ESTRAGONE: “E adesso che facciamo?”
VLADIMIRO: “Non lo so.”
ESTRAGONE: “Andiamocene.”
VLADIMIRO: “Non si può.”
ESTRAGONE: “Perché?”
VLADIMIRO: “Aspettiamo Godot.”
ESTRAGONE: “Già, è vero.”
Insieme ad Eugène Ionesco, Samuel Beckett fu uno dei massimi rappresentanti del cosiddetto “ Teatro dell’Assurdo”, un genere teatrale che presenta opere con trame e linguaggio privi di senso, mirati a rappresentare l’assurdità dell’esistenza. Nato a Dublino nel 1906, Beckett frequentò il Trinity College dove studiò inglese, francese e italiano; proprio in francese scriverà spesso i suoi drammi, perché l’uso di una lingua straniera permetteva allo scrittore di rappresentare con distacco la condizione umana in quegli anni. In seguito, a Parigi assunse l’incarico di lecteur d’anglais all’École Normale Supérieure, dove strinse amicizia con James Joyce.
Tornato al Trinity College, Beckett rassegnò le dimissioni nel 1931 per dedicarsi interamente alla sua passione, la scrittura. Nel 1932 compose il primo romanzo, Dream of fair to middling women, pubblicato solo successivamente a causa delle numerose critiche sorte in merito. Nel 1935 pubblicò il libro di poesie Ossa d’eco e cominciò a lavorare al romanzo Murphy, pubblicato nel 1938. Per allontanarsi dalla madre, con cui ebbe sempre un difficile rapporto, Beckett decise di trasferirsi a Parigi, dove consolidò l’amicizia con Joyce e con altri artisti e letterati.
Negli anni della Seconda guerra mondiale collaborò con la Resistenza francese e fu costretto a rifugiarsi nel sud della Francia. Tornato a Dublino, Beckett ebbe una sorta di rivelazione sul suo futuro letterario, e proprio questa vicenda costituisce la trama romanzata dell’ opera L’ultimo nastro di Krapp. Cominciò anche a scrivere il suo primo romanzo direttamente in francese, Mercier et Camier, testo significativo poiché è da molti ritenuto l’immediato antecedente di Aspettando Godot. Pubblicato nel 1952, En attendant Godot fu rappresentato a Parigi nel 1953 e incontrò più critiche che approvazioni; infatti, lo sconcerto di fronte ad una vicenda così priva di senso e così intrisa di pessimismo fu grande. Tuttavia, il successo ottenuto successivamente a Londra e New York segnò l’inizio della carriera teatrale di Beckett, con la produzione di testi come: Finale di partita (1957), L’ultimo nastro di Krapp (1959), Giorni felici (1961) e Respiro (1970).

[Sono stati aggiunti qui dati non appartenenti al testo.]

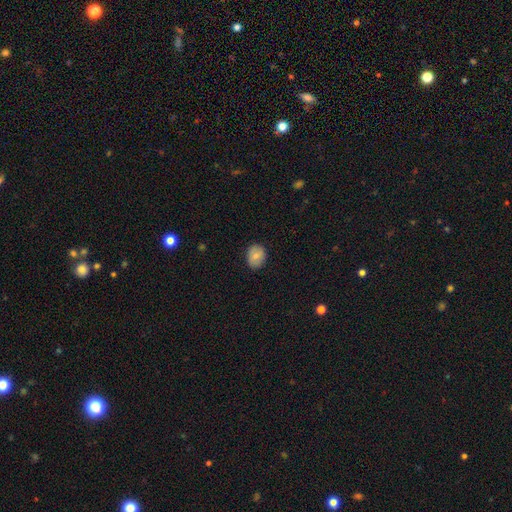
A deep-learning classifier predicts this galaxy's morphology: This is likely a smooth galaxy (78%). How rounded: possibly in between (56%). Merging: clearly none (84%).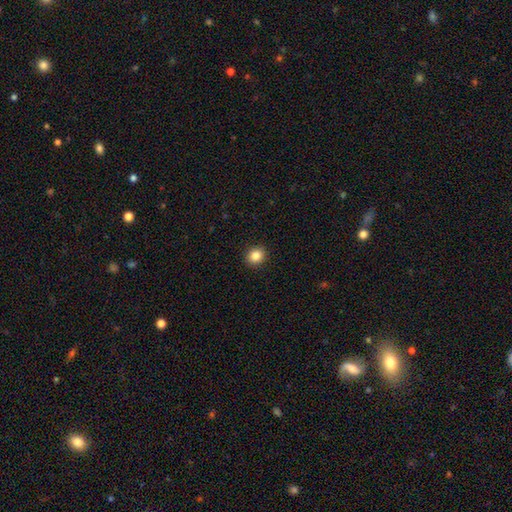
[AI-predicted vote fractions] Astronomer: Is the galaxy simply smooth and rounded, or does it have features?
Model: smooth — 85%.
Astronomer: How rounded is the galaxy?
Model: round — 76%.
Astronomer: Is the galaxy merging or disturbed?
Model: none — 92%.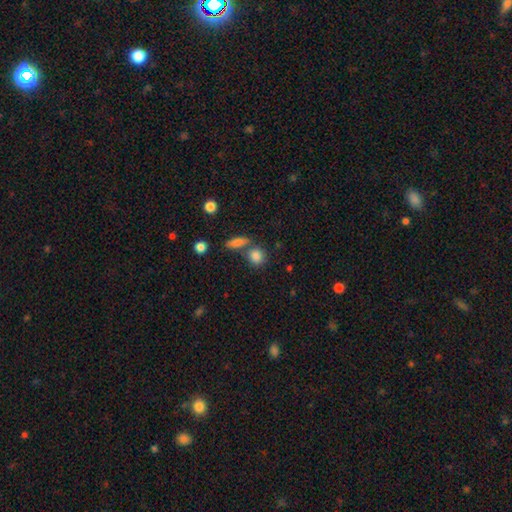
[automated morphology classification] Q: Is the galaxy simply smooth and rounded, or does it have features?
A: smooth — 84%.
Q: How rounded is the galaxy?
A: round — 65%.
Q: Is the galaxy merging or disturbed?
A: none — 59%.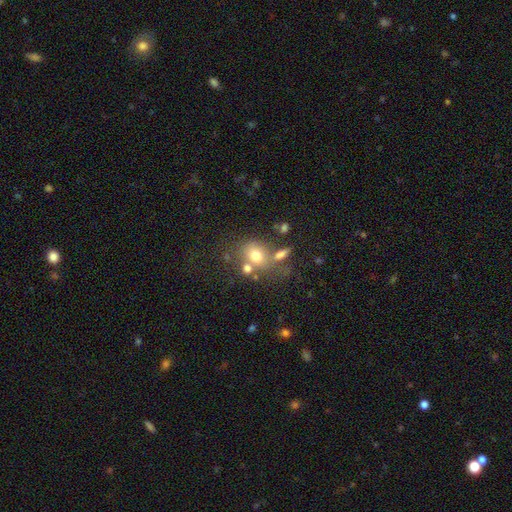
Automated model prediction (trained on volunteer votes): Q: Smooth or featured?
A: smooth (71%); runner-up: featured or disk (16%)
Q: How rounded?
A: round (61%); runner-up: in between (38%)
Q: Merging?
A: none (53%); runner-up: merger (25%)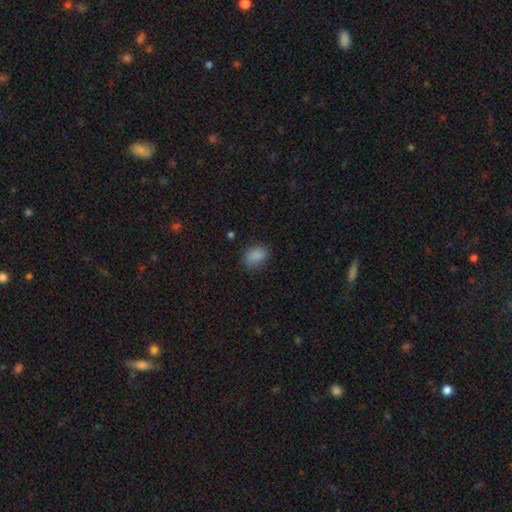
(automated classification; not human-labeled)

Tra il 1951 e il 1953 compose la trilogia Molloy, Malone muore e L’innominabile; sicuramente, quest’opera fu molto influenzata dall’amicizia dello scrittore con Joyce poiché, sulle orme dell’amico, Beckett tentò di riconfigurare il romanzo, con il solo risultato di distruggerne e dissolverne la struttura interna. Basti dire che nella trilogia personaggi indefiniti e soli monologano continuamente sul nulla dell’esistenza.
Nel 1956 la BBC Third Programme gli commissionò l’opera radiofonica Tutti quelli che cadono; da questo momento l’autore scrisse varie sceneggiature per la radio e nel 1964 realizzò il cortometraggio Film, presentato al New York Film Festival nel 1965. Nel 1969 gli venne conferito il premio Nobel per la letteratura, poiché la sua opera « traeva motivo di elevazione dalla messa a nudo del dissolvimento dell’uomo d’oggi». Successivamente Beckett si ammalò e trascorse l’ultimo periodo della sua vita in una casa di cura, dove si spense nel 1989.
Beckett nelle sue opere riversa il proprio nichilismo e il proprio pessimismo sulla condizione umana. La realtà è priva di senso per l’autore, perciò l’uomo non può che condurre un’esistenza tragica, basata sulla consapevolezza di quest’insensatezza. Beckett riduce i propri personaggi a larve, individui privi di una volontà, persino di quella più elementare che consiste nel muoversi da un luogo ad un altro. Valgano come esempio i due protagonisti di Aspettando Godot, due esseri incapaci di agire e pensare, incapaci persino di porre fine alla loro tragica condizione con il suicidio. Lo stesso linguaggio riflette questa privazione di senso del reale: infatti, le parole per Beckett non sono alla base di discorsi o di una comunicazione interpersonale, non veicolano un significato. Il discorso umano è ridotto ad un’ accozzaglia di frasi ripetute in modo ossessivo, spesso accostate senza un nesso logico. La realtà contemporanea non ha senso: perché allora dovrebbe avere un senso il linguaggio che esprime questa stessa realtà?